NEO : néphrectomie élargie ouverte
NEL : néphrectomie élargie laparoscopique
SDRA : syndrome de détresse respiratoire aiguë

Introduction

Les données épidémiologiques récentes ont mis en évidence une augmentation de l’incidence des tumeurs du rein et un diagnostic plus précoce [1, 2]. Les données du SEER ont ainsi fait apparaitre que les tumeurs du rein de moins de 4cm de diamètre (stade T1a) représentaient 39 % entre 1998 à 2002, contre 30 % entre 1988 et 1992 [3]. Parallèlement, plusieurs auteurs ont souligné que le sacrifice néphronique supplémentaire entrainé par la réalisation de la néphrectomie élargie, comparé à la néphrectomie partielle avait un impact sur la survie globale, en relation avec une augmentation de la mortalité cardiovasculaire [4, 5, 6].

Les Recommandations du comité de cancérologie de l’Association française d’urologie (CCAFU) [7], de même que les recommandations de l’EAU [8] et de l’AUA [9] ont évolué, faisant une place plus large à la néphrectomie partielle.

Les recommandations 2010 prévoient ainsi : « la néphrectomie partielle est recommandée pour le traitement de toutes les tumeurs T1 sous réserve de l’obtention de marges saines et d’une morbidité prévisible acceptable », alors que les recommandations 2007 considéraient que la néphrectomie élargie était le traitement de référence pour les tumeurs limitées au rein de diamètre compris entre 4 et 7cm (stade T1b) [7, 10].

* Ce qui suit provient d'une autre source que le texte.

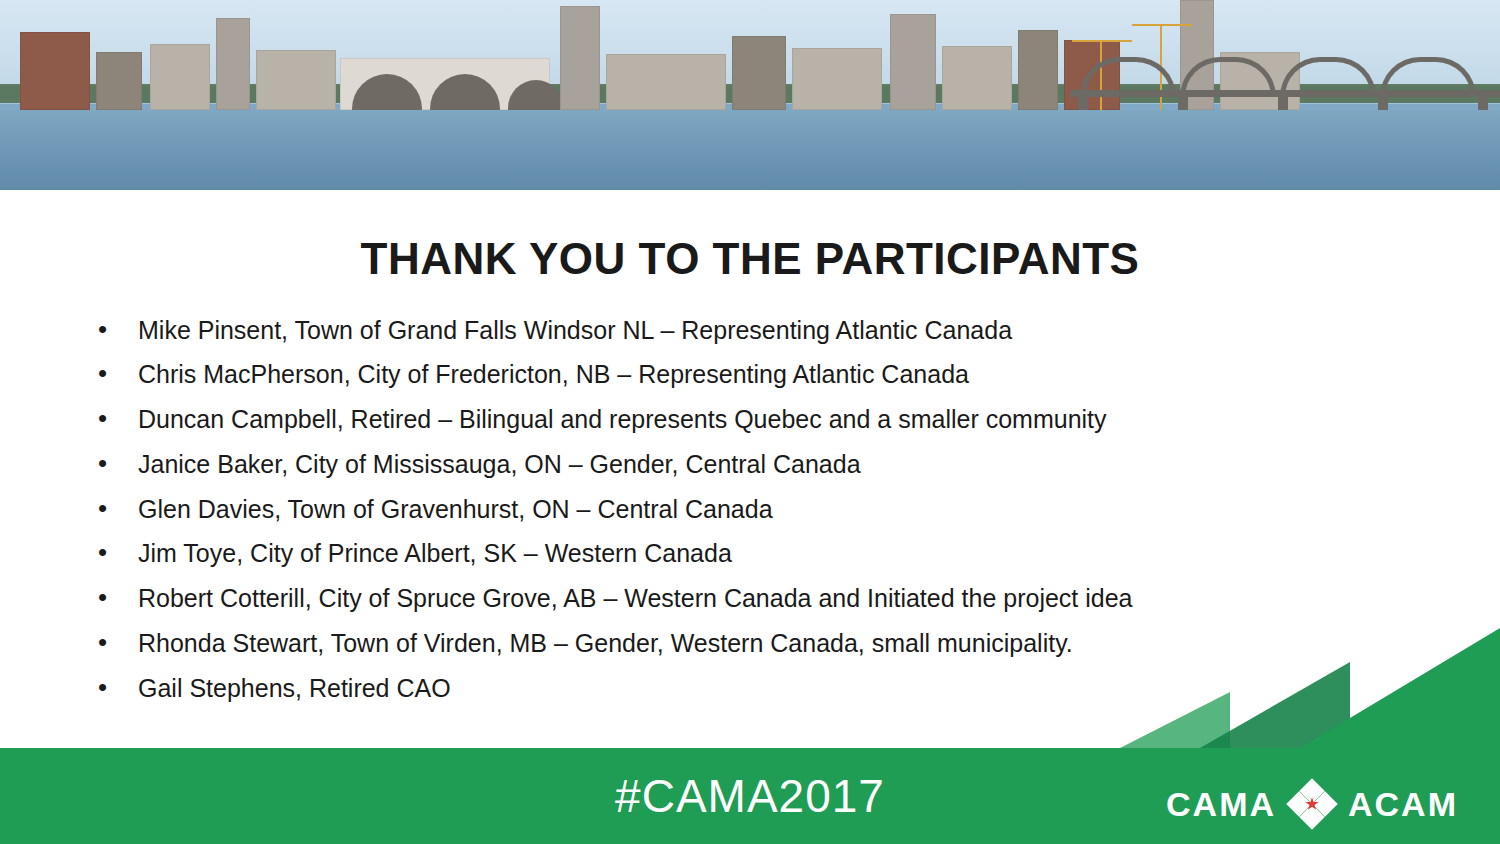THANK YOU TO THE PARTICIPANTS
Mike Pinsent, Town of Grand Falls Windsor NL – Representing Atlantic Canada
Chris MacPherson, City of Fredericton, NB – Representing Atlantic Canada
Duncan Campbell, Retired – Bilingual and represents Quebec and a smaller community
Janice Baker, City of Mississauga, ON – Gender, Central Canada
Glen Davies, Town of Gravenhurst, ON – Central Canada
Jim Toye, City of Prince Albert, SK – Western Canada
Robert Cotterill, City of Spruce Grove, AB – Western Canada and Initiated the project idea
Rhonda Stewart, Town of Virden, MB – Gender, Western Canada, small municipality.
Gail Stephens, Retired CAO
#CAMA2017
CAMA ACAM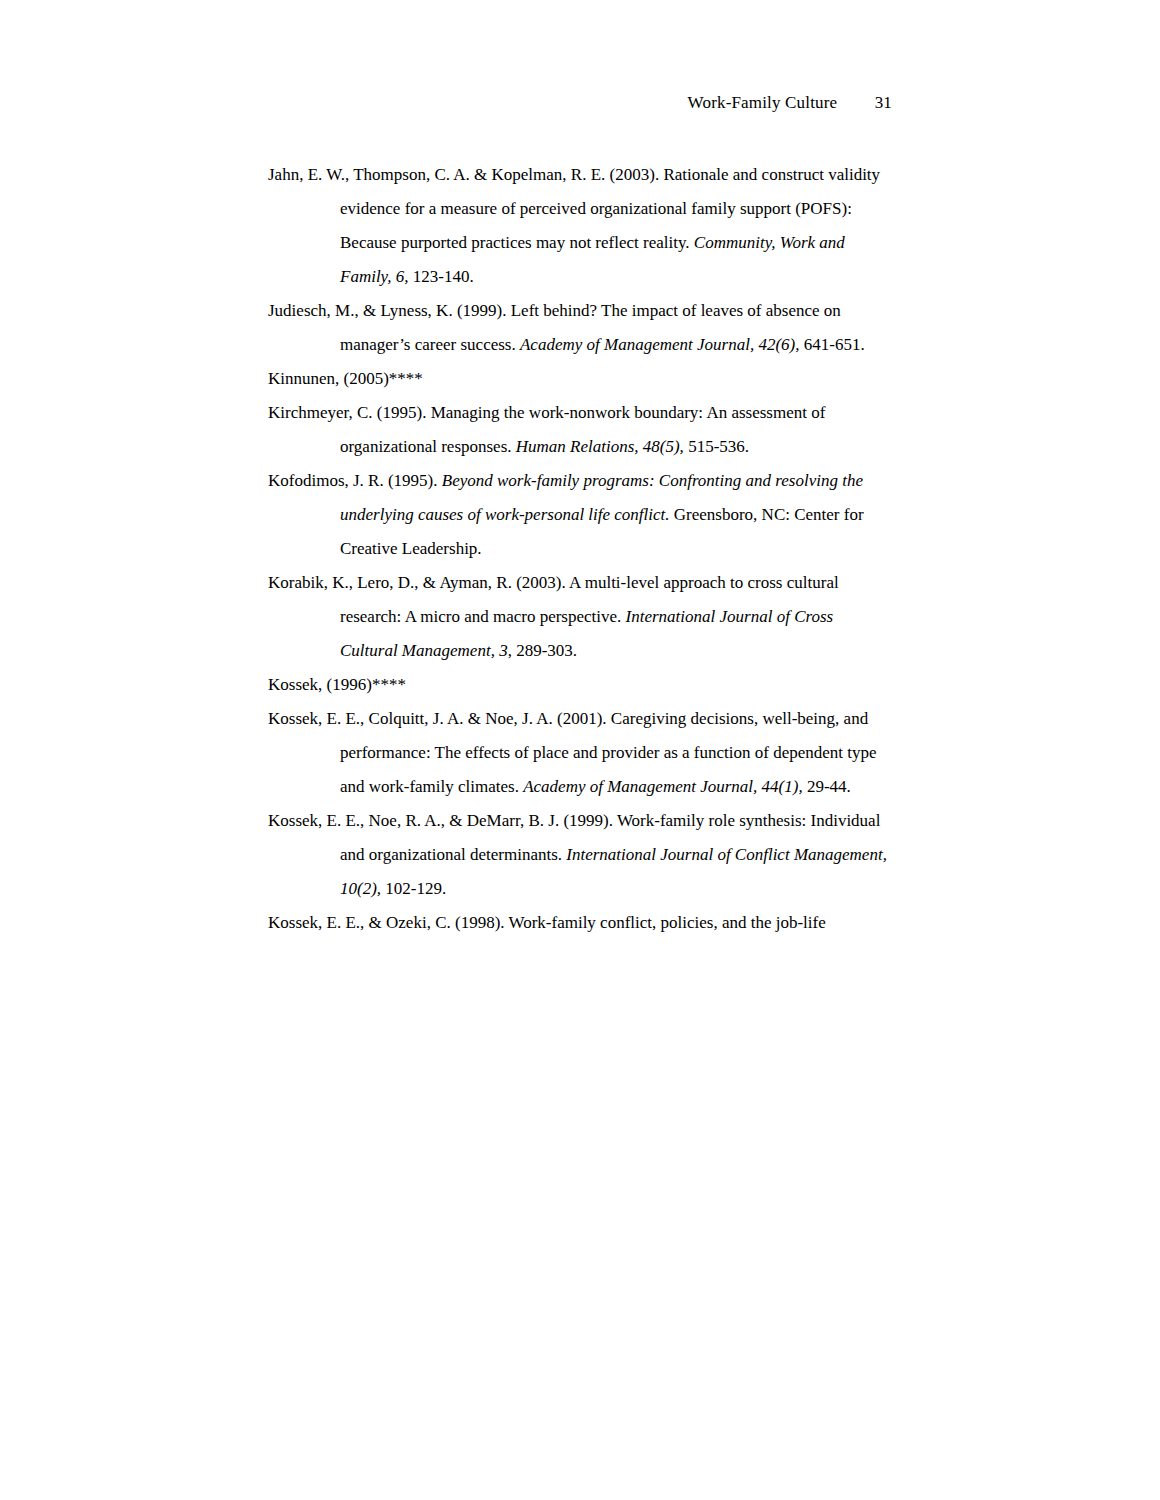Work-Family Culture31
Jahn, E. W., Thompson, C. A. & Kopelman, R. E. (2003). Rationale and construct validity evidence for a measure of perceived organizational family support (POFS): Because purported practices may not reflect reality. Community, Work and Family, 6, 123-140.
Judiesch, M., & Lyness, K. (1999). Left behind? The impact of leaves of absence on manager’s career success. Academy of Management Journal, 42(6), 641-651.
Kinnunen, (2005)****
Kirchmeyer, C. (1995). Managing the work-nonwork boundary: An assessment of organizational responses. Human Relations, 48(5), 515-536.
Kofodimos, J. R. (1995). Beyond work-family programs: Confronting and resolving the underlying causes of work-personal life conflict. Greensboro, NC: Center for Creative Leadership.
Korabik, K., Lero, D., & Ayman, R. (2003). A multi-level approach to cross cultural research: A micro and macro perspective. International Journal of Cross Cultural Management, 3, 289-303.
Kossek, (1996)****
Kossek, E. E., Colquitt, J. A. & Noe, J. A. (2001). Caregiving decisions, well-being, and performance: The effects of place and provider as a function of dependent type and work-family climates. Academy of Management Journal, 44(1), 29-44.
Kossek, E. E., Noe, R. A., & DeMarr, B. J. (1999). Work-family role synthesis: Individual and organizational determinants. International Journal of Conflict Management, 10(2), 102-129.
Kossek, E. E., & Ozeki, C. (1998). Work-family conflict, policies, and the job-life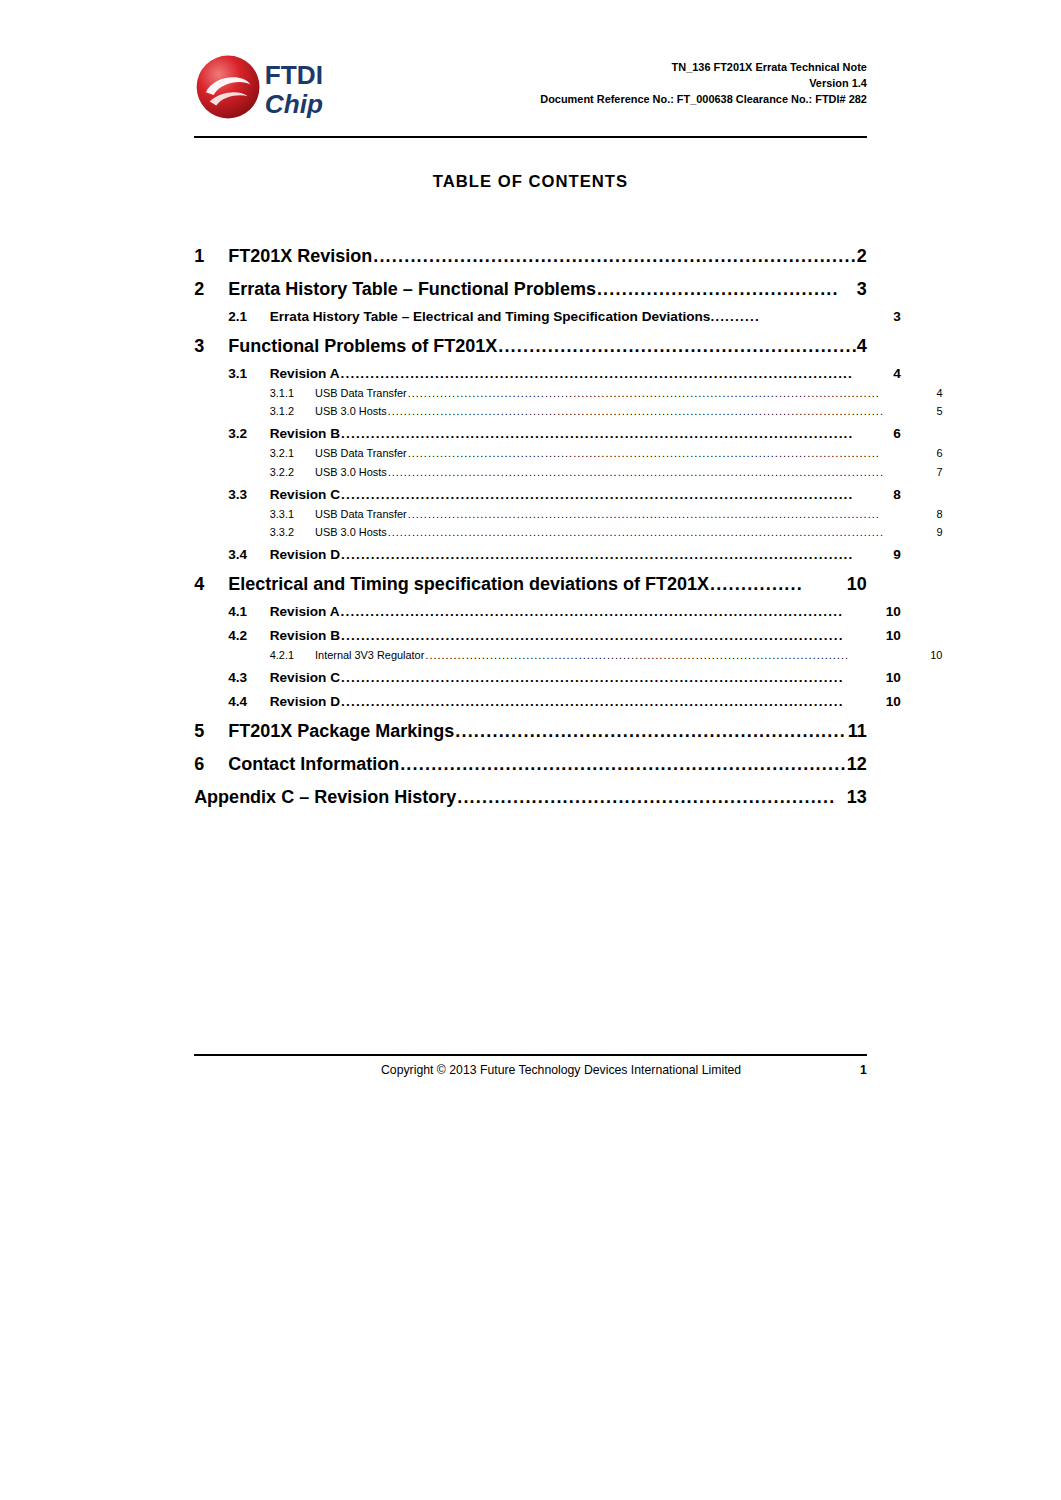FTDI Chip
TN_136 FT201X Errata Technical Note
Version 1.4
Document Reference No.: FT_000638 Clearance No.: FTDI# 282
TABLE OF CONTENTS
1 FT201X Revision .................................................................................. 2
2 Errata History Table – Functional Problems ....................................... 3
2.1 Errata History Table – Electrical and Timing Specification Deviations. ......... 3
3 Functional Problems of FT201X ........................................................... 4
3.1 Revision A ....................................................................................................... 4
3.1.1 USB Data Transfer ..................................................................................................................... 4
3.1.2 USB 3.0 Hosts ........................................................................................................................... 5
3.2 Revision B ....................................................................................................... 6
3.2.1 USB Data Transfer ..................................................................................................................... 6
3.2.2 USB 3.0 Hosts ........................................................................................................................... 7
3.3 Revision C ....................................................................................................... 8
3.3.1 USB Data Transfer ..................................................................................................................... 8
3.3.2 USB 3.0 Hosts ........................................................................................................................... 9
3.4 Revision D ....................................................................................................... 9
4 Electrical and Timing specification deviations of FT201X ............... 10
4.1 Revision A ..................................................................................................... 10
4.2 Revision B ..................................................................................................... 10
4.2.1 Internal 3V3 Regulator ......................................................................................................... 10
4.3 Revision C ..................................................................................................... 10
4.4 Revision D ..................................................................................................... 10
5 FT201X Package Markings .................................................................... 11
6 Contact Information ............................................................................ 12
Appendix C – Revision History ............................................................. 13
Copyright © 2013 Future Technology Devices International Limited
1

Concernant la place de la laparoscopie dans la chirurgie partielle du rein, les recommandations n’ont en revanche pas évolué. Les Recommandations du CCAFU 2010 considèrent que « la chirurgie ouverte est la technique de référence de la néphrectomie partielle. La chirurgie ouverte est recommandée dans les indications impératives », réservant la voie laparoscopique à « des équipes entrainées et chez des patients sélectionnés ». Cette position s’appuie sur les résultats fonctionnels de séries de néphrectomies partielles laparoscopiques, soulignant en particulier le danger d’un temps de clampage excédant 30minutes [11], voire 25minutes pour certains [12], et un risque majoré de complications [13].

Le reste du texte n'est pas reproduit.